Стоя за дверью, я слушал и плакал. Господи, как было тошно. Хотелось выплеснуть гнев, заорать во весь голос, но я не мог. В жизни ничего подобного не испытывал. Пусть я покажусь эгоистом, но я предпочел бы оказаться на месте Орели. Тем, кто уходит, всегда легче, чем тем, кто остается.
Закончив беседовать с сыном, Орели вышла из комнаты и нежно меня поцеловала. Приговоренная к смерти, она находила в себе силы на утешение.

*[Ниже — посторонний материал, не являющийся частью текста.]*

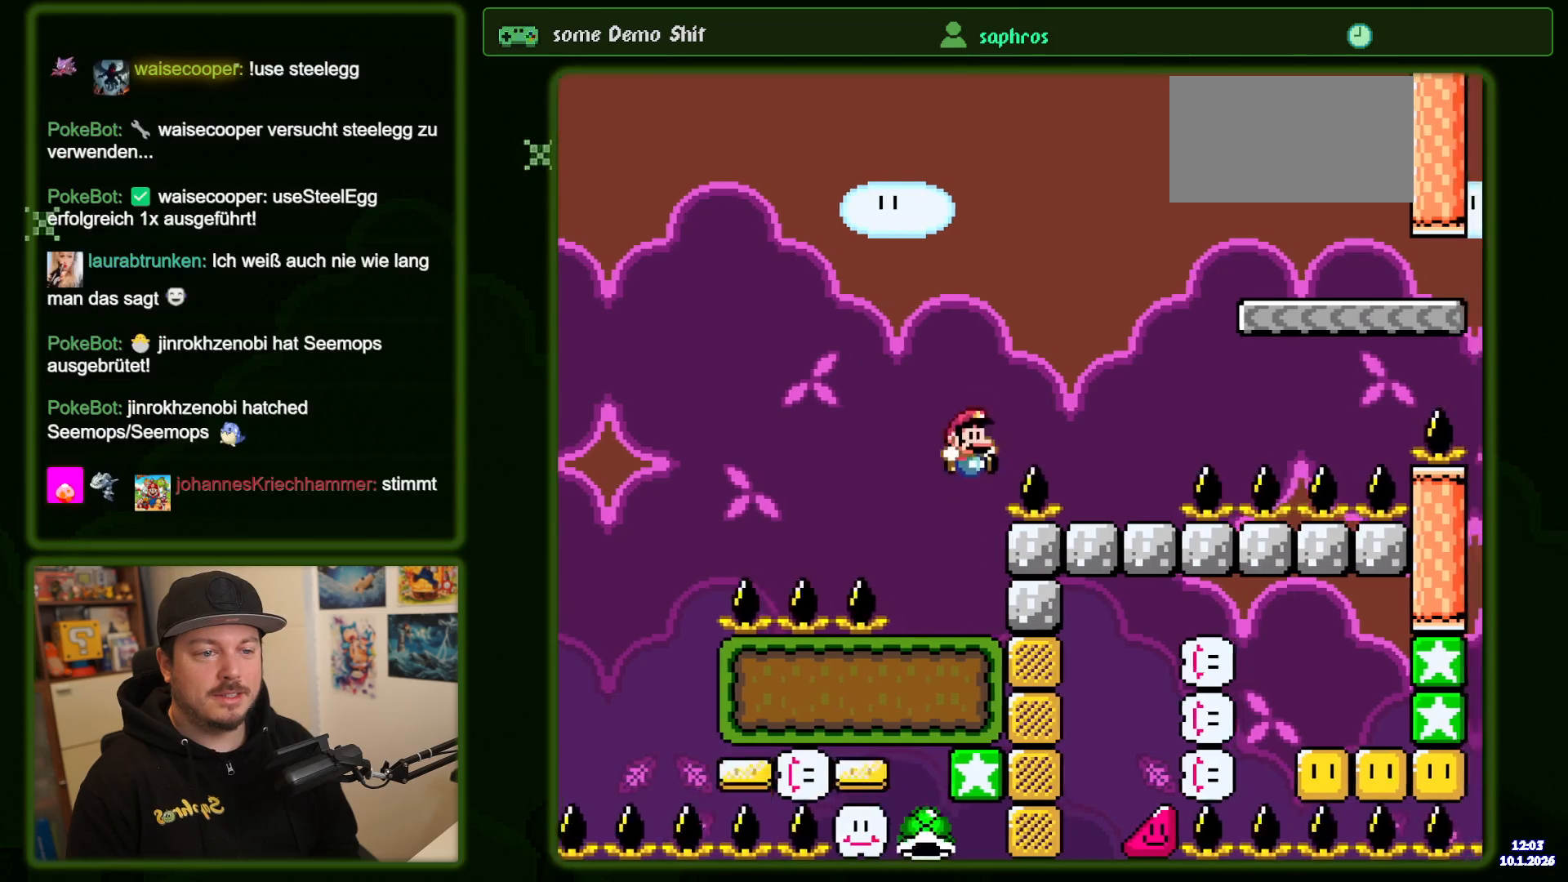
{"buttons": ["B", "Y"], "events": [[233, "DPAD_RIGHT", "up"], [350, "DPAD_LEFT", "down"], [467, "DPAD_LEFT", "up"]]}
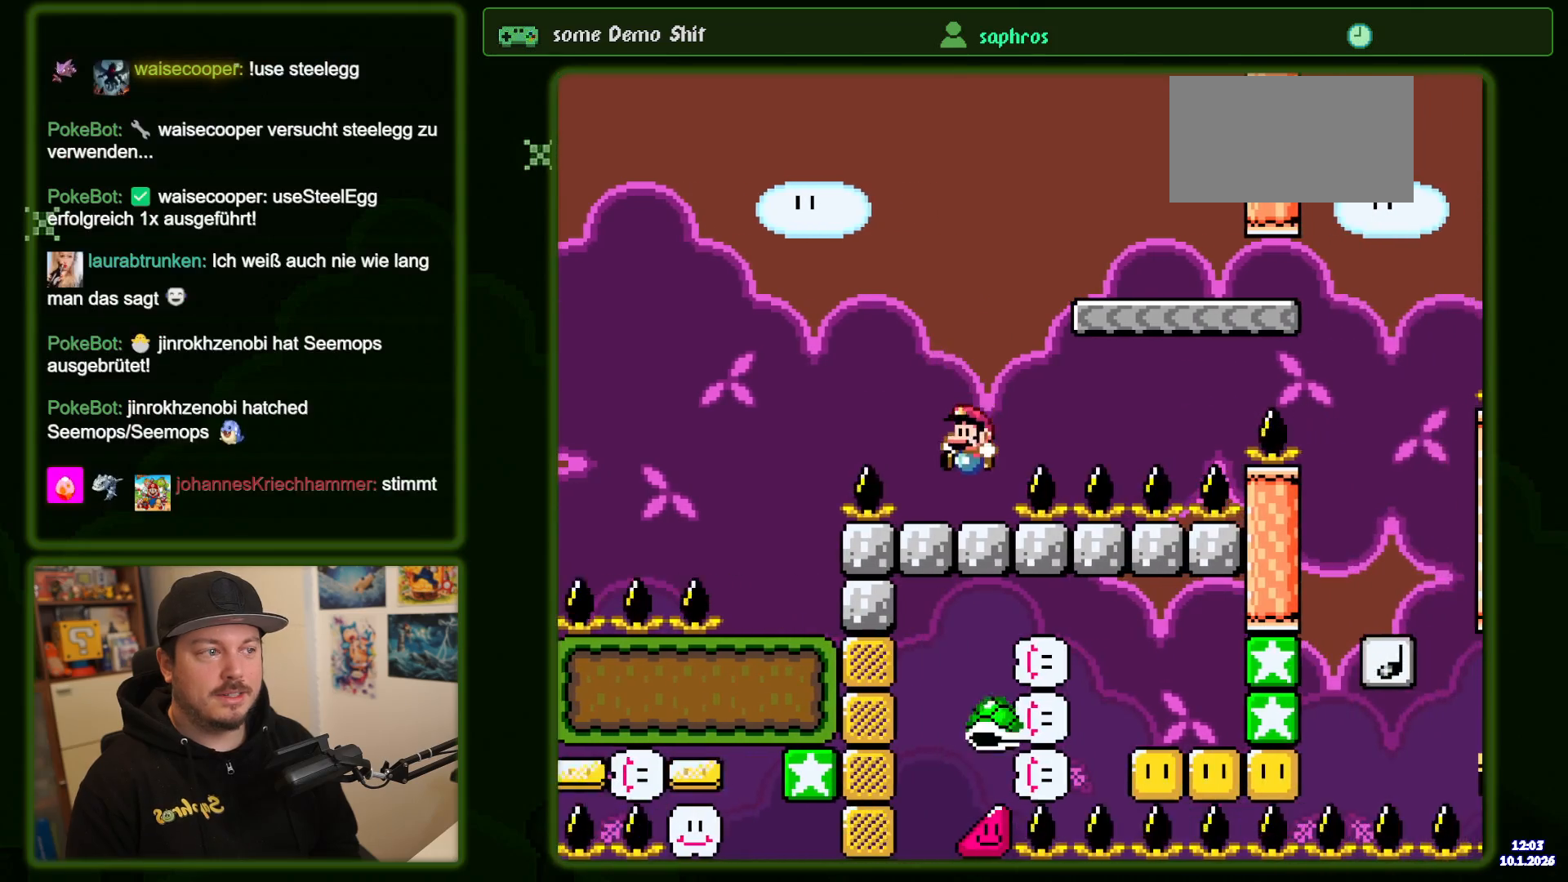
{"buttons": ["B", "Y", "DPAD_RIGHT"], "events": [[500, "DPAD_RIGHT", "down"]]}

Недели неумолимо утекали, будущее стремительно превращалось в оставшееся. Мы не могли наговориться, дни и ночи проводили за разговорами. Мне хотелось запастись впрок всем, что было неповторимого в Орели, ее голосом, ее словами, ее юмором, ее любовью.
— Ты не должен сдаваться, любимый, ты должен быть сильным, тебе надо растить наших детей… Я знаю, ты будешь прекрасным отцом, не сомневайся в этом ни на минуту.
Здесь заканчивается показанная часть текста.